Extract to read:
However, India was not alone in its rejection of the OHCHR report. Six more nations rejected the report; two from Asia (Bhutan, Afghanistan), one from Africa (Mauritius), one from Eurasia (Belarus), and two from Latin America (Cuba, Venezuela). The report was discussed and dismissed by all these countries during the “General debate on the overall update of the High Commissioner on the situation of Human Rights worldwide and on the activities of his office” at the Human Rights Council.
ZEID RAAD IS CLOSE TO PAKISTAN
A critical appraisal of the 49-page report prepared by the OHCHR unravels its fallibility based on “unverified information”. Both the motif and timing of the report were rightly questioned.
That this “probe” into alleged human rights violations in Kashmir was headed by the Jordanian diplomat and the outgoing chief of OHCHR Zeid Raad is a major cause for concern. While Zeid acknowledged the “political dimensions” of the dispute between India and Pakistan over Kashmir, the fact is he is close to the Organization of Islamic Cooperation (OIC) which unreservedly supports Pakistan’s stance on Kashmir. Moreover, he was recently photographed with the Syed Faiz of the Pakistani Hurriyat and some other leaders from Pakistan and Pakistan Occupied Kashmir. Such occurrences led to the question as to where his findings were coming from. The OHCHR’s clarification that “individuals often ask to be photographed with the High Commissioner, and he often politely obliges” does not stand to scrutiny. Having acknowledged the “political dimensions” of the dispute between India and Pakistan over Kashmir, his one-sided personal ties and informal interactions are untenable. The UN High Commissioner’s mandate clearly states that he should conduct his work respecting “sovereignty, territorial integrity and domestic jurisdiction of member states”. But what surprised the global observers of the Indo-Pak conflict on Kashmir is that Zeid was seen with Syed Faiz Naqshbandi, the convener of All Parties Hurriyat Conference, Islamabad.

Source data:

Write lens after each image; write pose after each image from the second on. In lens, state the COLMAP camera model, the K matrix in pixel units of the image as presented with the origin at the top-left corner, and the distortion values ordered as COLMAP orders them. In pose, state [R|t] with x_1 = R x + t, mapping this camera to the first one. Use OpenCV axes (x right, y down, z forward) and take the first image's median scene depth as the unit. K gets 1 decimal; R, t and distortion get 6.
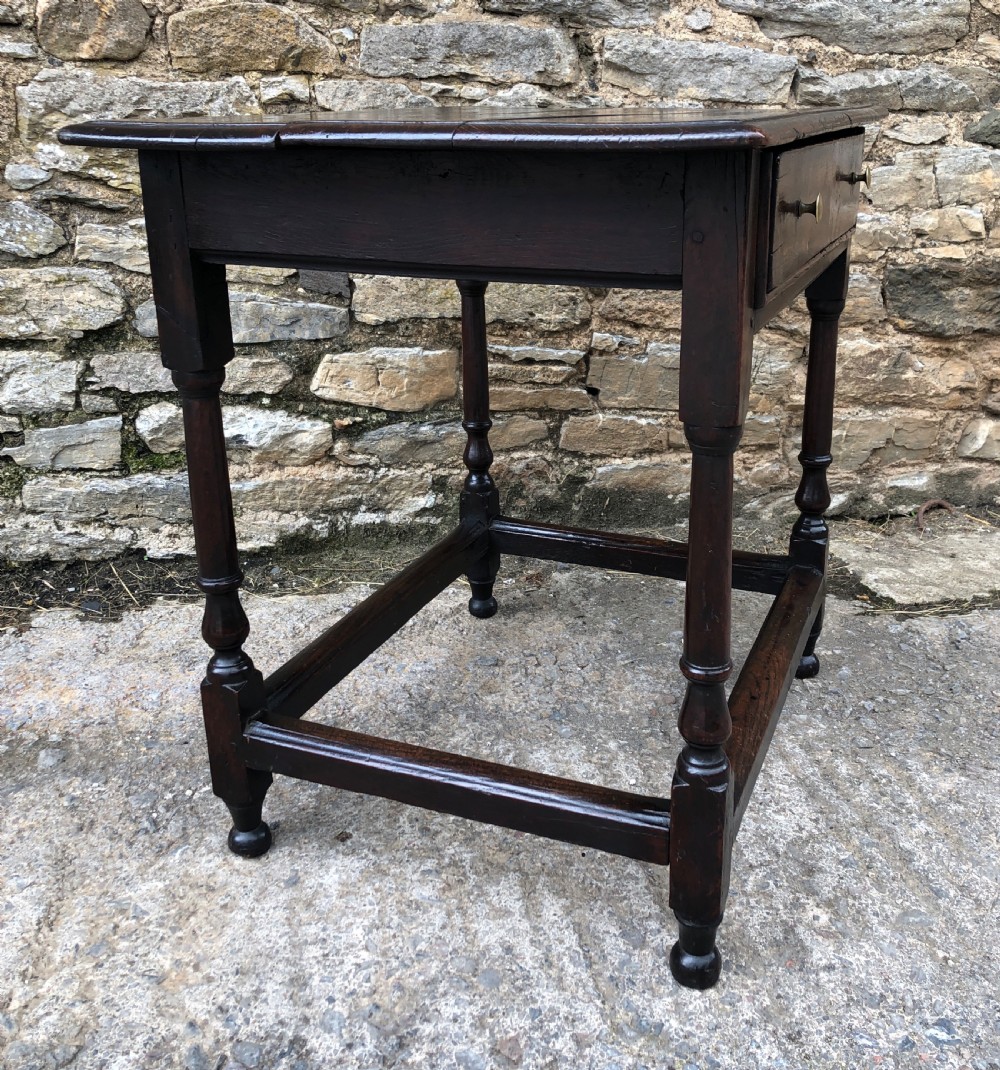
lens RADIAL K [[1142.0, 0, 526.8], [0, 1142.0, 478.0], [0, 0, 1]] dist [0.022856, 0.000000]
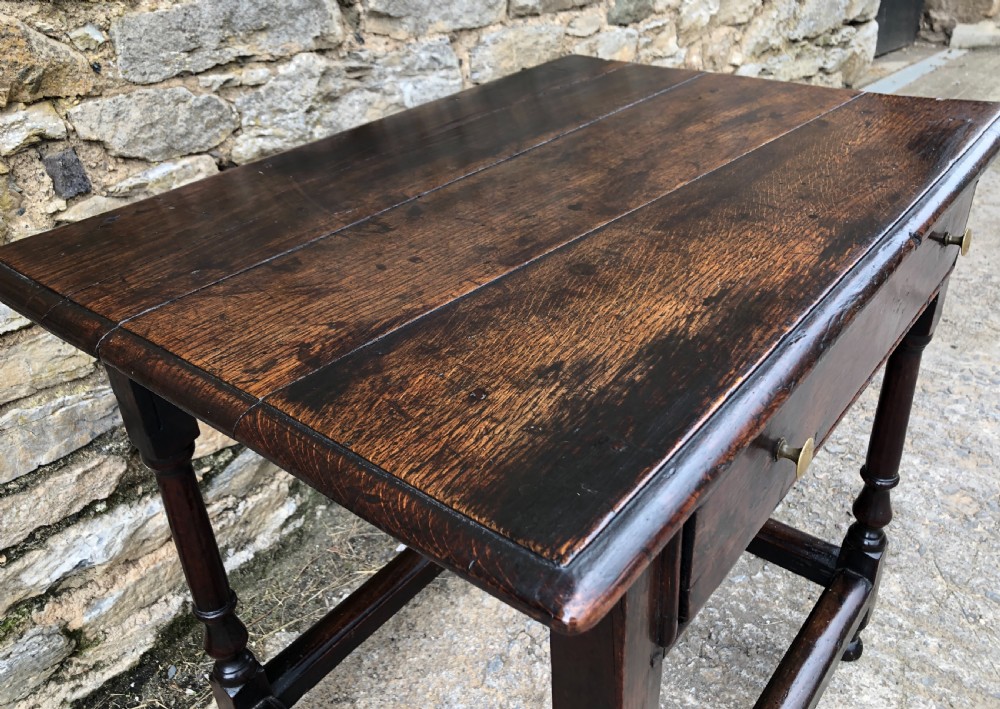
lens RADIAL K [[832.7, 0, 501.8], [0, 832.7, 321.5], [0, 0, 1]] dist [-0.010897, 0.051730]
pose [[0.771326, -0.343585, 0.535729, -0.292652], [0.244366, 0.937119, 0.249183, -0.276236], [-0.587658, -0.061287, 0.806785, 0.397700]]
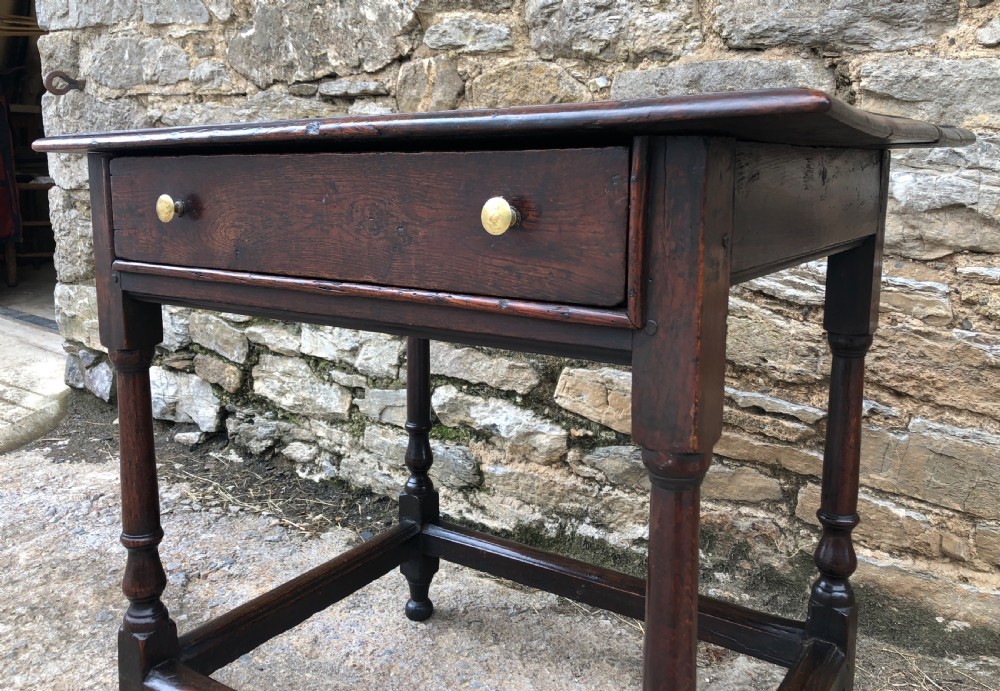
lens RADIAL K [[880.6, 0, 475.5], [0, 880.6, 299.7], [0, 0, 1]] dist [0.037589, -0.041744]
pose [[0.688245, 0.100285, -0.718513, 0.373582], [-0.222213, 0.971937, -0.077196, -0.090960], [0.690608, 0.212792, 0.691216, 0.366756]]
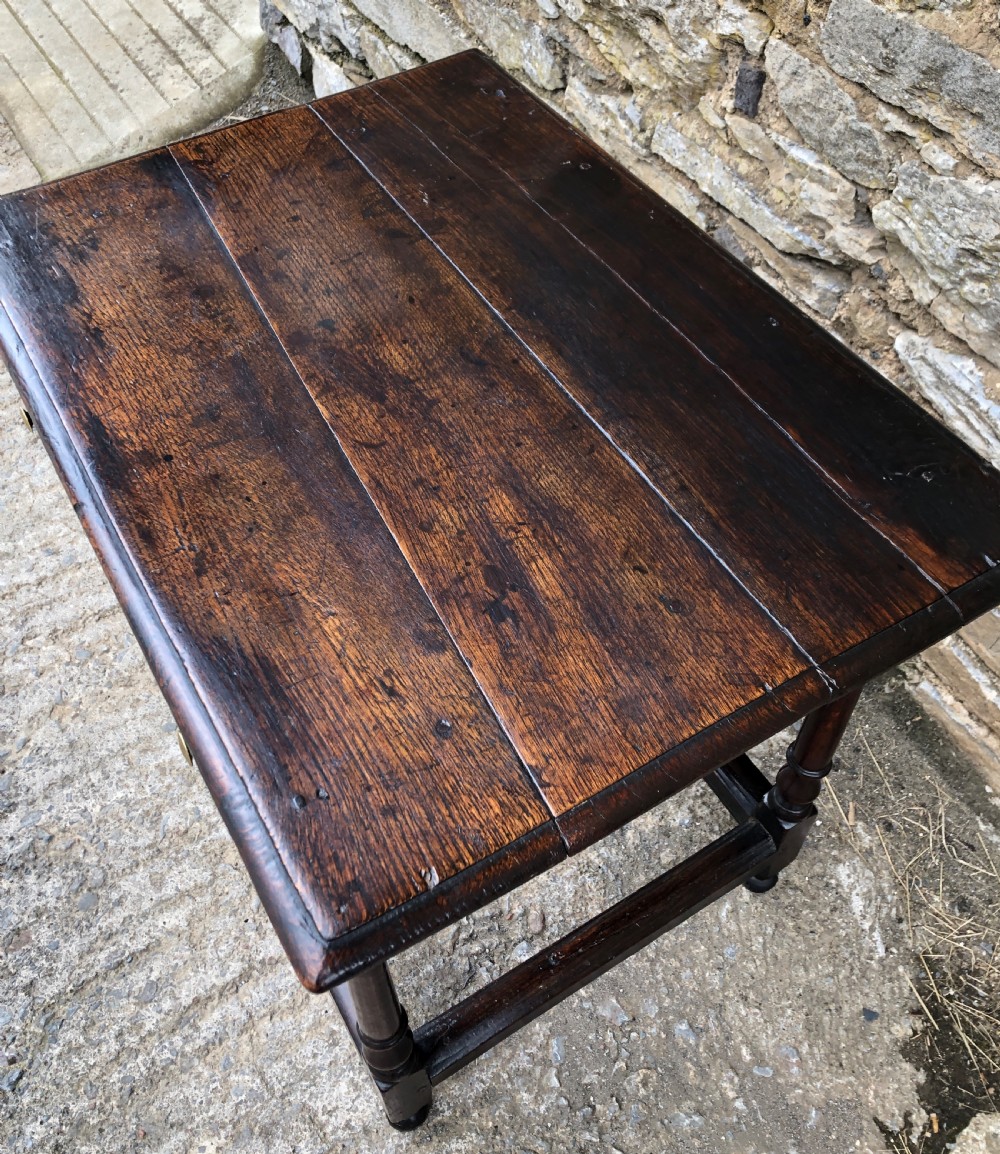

Problems to solve:
(1) Copy the portion of the passage on the OHCHR report between "ZEID RAAD IS CLOSE" and "were rightly questioned.", inclusive.
(2) According to the passage on the OHCHR report, what position does Syed Faiz Naqshbandi hold?
The entries are separate material and are unrelated to the passage on the OHCHR report.

Task responses:
(1)
ZEID RAAD IS CLOSE TO PAKISTAN
A critical appraisal of the 49-page report prepared by the OHCHR unravels its fallibility based on “unverified information”. Both the motif and timing of the report were rightly questioned.

(2) He is the convener of the All Parties Hurriyat Conference, Islamabad.